The answer should match the records character for character.

··· PROVIDED RECORDS ···

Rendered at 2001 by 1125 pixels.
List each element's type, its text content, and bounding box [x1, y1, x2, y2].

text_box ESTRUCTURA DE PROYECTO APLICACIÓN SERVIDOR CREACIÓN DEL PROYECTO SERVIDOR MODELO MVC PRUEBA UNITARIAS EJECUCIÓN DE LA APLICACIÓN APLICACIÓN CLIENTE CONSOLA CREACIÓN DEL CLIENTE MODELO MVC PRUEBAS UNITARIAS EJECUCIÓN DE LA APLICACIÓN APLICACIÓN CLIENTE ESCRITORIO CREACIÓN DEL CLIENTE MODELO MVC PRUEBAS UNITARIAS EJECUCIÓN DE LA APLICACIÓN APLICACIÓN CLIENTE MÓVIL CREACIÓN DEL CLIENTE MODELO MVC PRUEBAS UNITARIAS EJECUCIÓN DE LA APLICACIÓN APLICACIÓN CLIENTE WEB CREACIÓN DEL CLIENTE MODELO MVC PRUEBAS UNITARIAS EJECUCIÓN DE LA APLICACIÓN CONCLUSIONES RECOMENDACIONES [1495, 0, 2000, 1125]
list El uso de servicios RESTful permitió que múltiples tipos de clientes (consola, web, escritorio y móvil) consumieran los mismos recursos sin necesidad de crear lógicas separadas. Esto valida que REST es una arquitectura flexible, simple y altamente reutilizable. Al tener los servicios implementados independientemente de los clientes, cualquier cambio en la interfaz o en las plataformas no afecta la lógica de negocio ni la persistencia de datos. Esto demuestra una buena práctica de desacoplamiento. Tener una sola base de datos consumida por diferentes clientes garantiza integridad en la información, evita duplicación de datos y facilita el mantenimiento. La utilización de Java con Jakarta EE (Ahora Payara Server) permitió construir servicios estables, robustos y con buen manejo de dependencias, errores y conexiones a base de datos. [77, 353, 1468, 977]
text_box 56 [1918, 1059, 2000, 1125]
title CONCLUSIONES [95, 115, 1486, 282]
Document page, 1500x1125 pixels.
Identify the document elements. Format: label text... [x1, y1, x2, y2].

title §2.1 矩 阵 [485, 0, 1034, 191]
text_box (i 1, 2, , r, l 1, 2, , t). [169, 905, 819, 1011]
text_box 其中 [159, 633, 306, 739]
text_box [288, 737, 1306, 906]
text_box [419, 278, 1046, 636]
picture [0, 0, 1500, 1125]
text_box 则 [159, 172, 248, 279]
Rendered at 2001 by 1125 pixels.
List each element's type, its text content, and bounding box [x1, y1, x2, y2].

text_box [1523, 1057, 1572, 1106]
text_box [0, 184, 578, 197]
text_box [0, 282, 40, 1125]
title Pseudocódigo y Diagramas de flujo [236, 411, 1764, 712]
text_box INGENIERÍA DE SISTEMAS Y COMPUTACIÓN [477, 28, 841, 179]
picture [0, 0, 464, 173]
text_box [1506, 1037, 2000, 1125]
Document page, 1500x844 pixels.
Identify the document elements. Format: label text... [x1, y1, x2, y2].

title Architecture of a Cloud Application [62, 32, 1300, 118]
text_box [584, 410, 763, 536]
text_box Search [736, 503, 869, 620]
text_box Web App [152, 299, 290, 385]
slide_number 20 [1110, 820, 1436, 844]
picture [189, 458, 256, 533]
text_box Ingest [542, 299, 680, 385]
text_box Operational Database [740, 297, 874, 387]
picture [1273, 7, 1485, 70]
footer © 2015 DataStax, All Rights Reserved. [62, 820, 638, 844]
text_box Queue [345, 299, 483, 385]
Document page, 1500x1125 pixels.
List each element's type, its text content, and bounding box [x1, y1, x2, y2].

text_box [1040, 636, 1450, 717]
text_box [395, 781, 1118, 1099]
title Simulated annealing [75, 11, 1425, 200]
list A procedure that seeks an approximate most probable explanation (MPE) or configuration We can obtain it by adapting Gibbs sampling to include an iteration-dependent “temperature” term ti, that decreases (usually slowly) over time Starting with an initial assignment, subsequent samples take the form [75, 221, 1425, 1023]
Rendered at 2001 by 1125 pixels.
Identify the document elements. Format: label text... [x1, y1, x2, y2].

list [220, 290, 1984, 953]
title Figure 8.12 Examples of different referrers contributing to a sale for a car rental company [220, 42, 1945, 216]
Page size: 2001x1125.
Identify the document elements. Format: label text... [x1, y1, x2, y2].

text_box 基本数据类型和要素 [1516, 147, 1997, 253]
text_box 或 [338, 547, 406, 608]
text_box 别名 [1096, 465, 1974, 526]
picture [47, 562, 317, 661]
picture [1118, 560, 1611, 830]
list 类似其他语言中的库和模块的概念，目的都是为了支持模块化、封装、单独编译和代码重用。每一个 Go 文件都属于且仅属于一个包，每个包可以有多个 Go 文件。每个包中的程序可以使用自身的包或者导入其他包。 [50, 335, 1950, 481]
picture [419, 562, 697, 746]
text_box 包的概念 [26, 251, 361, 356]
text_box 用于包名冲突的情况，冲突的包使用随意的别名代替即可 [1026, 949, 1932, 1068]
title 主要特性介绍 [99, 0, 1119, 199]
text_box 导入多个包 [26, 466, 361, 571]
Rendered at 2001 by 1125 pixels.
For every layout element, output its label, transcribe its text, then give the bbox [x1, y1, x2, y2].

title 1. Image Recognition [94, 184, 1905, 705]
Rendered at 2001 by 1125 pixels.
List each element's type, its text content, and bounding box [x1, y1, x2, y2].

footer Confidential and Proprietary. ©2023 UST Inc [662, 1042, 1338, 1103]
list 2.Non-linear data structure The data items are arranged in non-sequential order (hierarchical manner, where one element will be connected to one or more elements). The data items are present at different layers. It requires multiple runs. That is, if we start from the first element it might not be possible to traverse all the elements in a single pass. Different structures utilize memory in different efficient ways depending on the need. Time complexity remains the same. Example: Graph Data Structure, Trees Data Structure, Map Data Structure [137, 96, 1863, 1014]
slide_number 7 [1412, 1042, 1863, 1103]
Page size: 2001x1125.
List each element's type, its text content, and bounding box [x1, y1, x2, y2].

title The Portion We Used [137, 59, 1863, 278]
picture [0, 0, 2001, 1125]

···

## RESULT
Rendered at 2001 by 1125 pixels.
List each element's type, its text content, and bounding box [x1, y1, x2, y2].

text_box ESTRUCTURA DE PROYECTO APLICACIÓN SERVIDOR CREACIÓN DEL PROYECTO SERVIDOR MODELO MVC PRUEBA UNITARIAS EJECUCIÓN DE LA APLICACIÓN APLICACIÓN CLIENTE CONSOLA CREACIÓN DEL CLIENTE MODELO MVC PRUEBAS UNITARIAS EJECUCIÓN DE LA APLICACIÓN APLICACIÓN CLIENTE ESCRITORIO CREACIÓN DEL CLIENTE MODELO MVC PRUEBAS UNITARIAS EJECUCIÓN DE LA APLICACIÓN APLICACIÓN CLIENTE MÓVIL CREACIÓN DEL CLIENTE MODELO MVC PRUEBAS UNITARIAS EJECUCIÓN DE LA APLICACIÓN APLICACIÓN CLIENTE WEB CREACIÓN DEL CLIENTE MODELO MVC PRUEBAS UNITARIAS EJECUCIÓN DE LA APLICACIÓN CONCLUSIONES RECOMENDACIONES [1495, 0, 2000, 1125]
list El uso de servicios RESTful permitió que múltiples tipos de clientes (consola, web, escritorio y móvil) consumieran los mismos recursos sin necesidad de crear lógicas separadas. Esto valida que REST es una arquitectura flexible, simple y altamente reutilizable. Al tener los servicios implementados independientemente de los clientes, cualquier cambio en la interfaz o en las plataformas no afecta la lógica de negocio ni la persistencia de datos. Esto demuestra una buena práctica de desacoplamiento. Tener una sola base de datos consumida por diferentes clientes garantiza integridad en la información, evita duplicación de datos y facilita el mantenimiento. La utilización de Java con Jakarta EE (Ahora Payara Server) permitió construir servicios estables, robustos y con buen manejo de dependencias, errores y conexiones a base de datos. [77, 353, 1468, 977]
text_box 56 [1918, 1059, 2000, 1125]
title CONCLUSIONES [95, 115, 1486, 282]
Document page, 1500x1125 pixels.
Identify the document elements. Format: label text... [x1, y1, x2, y2].

title §2.1 矩 阵 [485, 0, 1034, 191]
text_box (i 1, 2, , r, l 1, 2, , t). [169, 905, 819, 1011]
text_box 其中 [159, 633, 306, 739]
text_box [288, 737, 1306, 906]
text_box [419, 278, 1046, 636]
picture [0, 0, 1500, 1125]
text_box 则 [159, 172, 248, 279]
Rendered at 2001 by 1125 pixels.
List each element's type, its text content, and bounding box [x1, y1, x2, y2].

text_box [1523, 1057, 1572, 1106]
text_box [0, 184, 578, 197]
text_box [0, 282, 40, 1125]
title Pseudocódigo y Diagramas de flujo [236, 411, 1764, 712]
text_box INGENIERÍA DE SISTEMAS Y COMPUTACIÓN [477, 28, 841, 179]
picture [0, 0, 464, 173]
text_box [1506, 1037, 2000, 1125]
Document page, 1500x844 pixels.
Identify the document elements. Format: label text... [x1, y1, x2, y2].

title Architecture of a Cloud Application [62, 32, 1300, 118]
text_box [584, 410, 763, 536]
text_box Search [736, 503, 869, 620]
text_box Web App [152, 299, 290, 385]
slide_number 20 [1110, 820, 1436, 844]
picture [189, 458, 256, 533]
text_box Ingest [542, 299, 680, 385]
text_box Operational Database [740, 297, 874, 387]
picture [1273, 7, 1485, 70]
footer © 2015 DataStax, All Rights Reserved. [62, 820, 638, 844]
text_box Queue [345, 299, 483, 385]
Document page, 1500x1125 pixels.
List each element's type, its text content, and bounding box [x1, y1, x2, y2].

text_box [1040, 636, 1450, 717]
text_box [395, 781, 1118, 1099]
title Simulated annealing [75, 11, 1425, 200]
list A procedure that seeks an approximate most probable explanation (MPE) or configuration We can obtain it by adapting Gibbs sampling to include an iteration-dependent “temperature” term ti, that decreases (usually slowly) over time Starting with an initial assignment, subsequent samples take the form [75, 221, 1425, 1023]
Rendered at 2001 by 1125 pixels.
Identify the document elements. Format: label text... [x1, y1, x2, y2].

list [220, 290, 1984, 953]
title Figure 8.12 Examples of different referrers contributing to a sale for a car rental company [220, 42, 1945, 216]
Page size: 2001x1125.
Identify the document elements. Format: label text... [x1, y1, x2, y2].

text_box 基本数据类型和要素 [1516, 147, 1997, 253]
text_box 或 [338, 547, 406, 608]
text_box 别名 [1096, 465, 1974, 526]
picture [47, 562, 317, 661]
picture [1118, 560, 1611, 830]
list 类似其他语言中的库和模块的概念，目的都是为了支持模块化、封装、单独编译和代码重用。每一个 Go 文件都属于且仅属于一个包，每个包可以有多个 Go 文件。每个包中的程序可以使用自身的包或者导入其他包。 [50, 335, 1950, 481]
picture [419, 562, 697, 746]
text_box 包的概念 [26, 251, 361, 356]
text_box 用于包名冲突的情况，冲突的包使用随意的别名代替即可 [1026, 949, 1932, 1068]
title 主要特性介绍 [99, 0, 1119, 199]
text_box 导入多个包 [26, 466, 361, 571]
Rendered at 2001 by 1125 pixels.
For every layout element, output its label, transcribe its text, then give the bbox [x1, y1, x2, y2].

title 1. Image Recognition [94, 184, 1905, 705]
Rendered at 2001 by 1125 pixels.
List each element's type, its text content, and bounding box [x1, y1, x2, y2].

footer Confidential and Proprietary. ©2023 UST Inc [662, 1042, 1338, 1103]
list 2.Non-linear data structure The data items are arranged in non-sequential order (hierarchical manner, where one element will be connected to one or more elements). The data items are present at different layers. It requires multiple runs. That is, if we start from the first element it might not be possible to traverse all the elements in a single pass. Different structures utilize memory in different efficient ways depending on the need. Time complexity remains the same. Example: Graph Data Structure, Trees Data Structure, Map Data Structure [137, 96, 1863, 1014]
slide_number 7 [1412, 1042, 1863, 1103]
Page size: 2001x1125.
List each element's type, its text content, and bounding box [x1, y1, x2, y2].

title The Portion We Used [137, 59, 1863, 278]
picture [0, 0, 2001, 1125]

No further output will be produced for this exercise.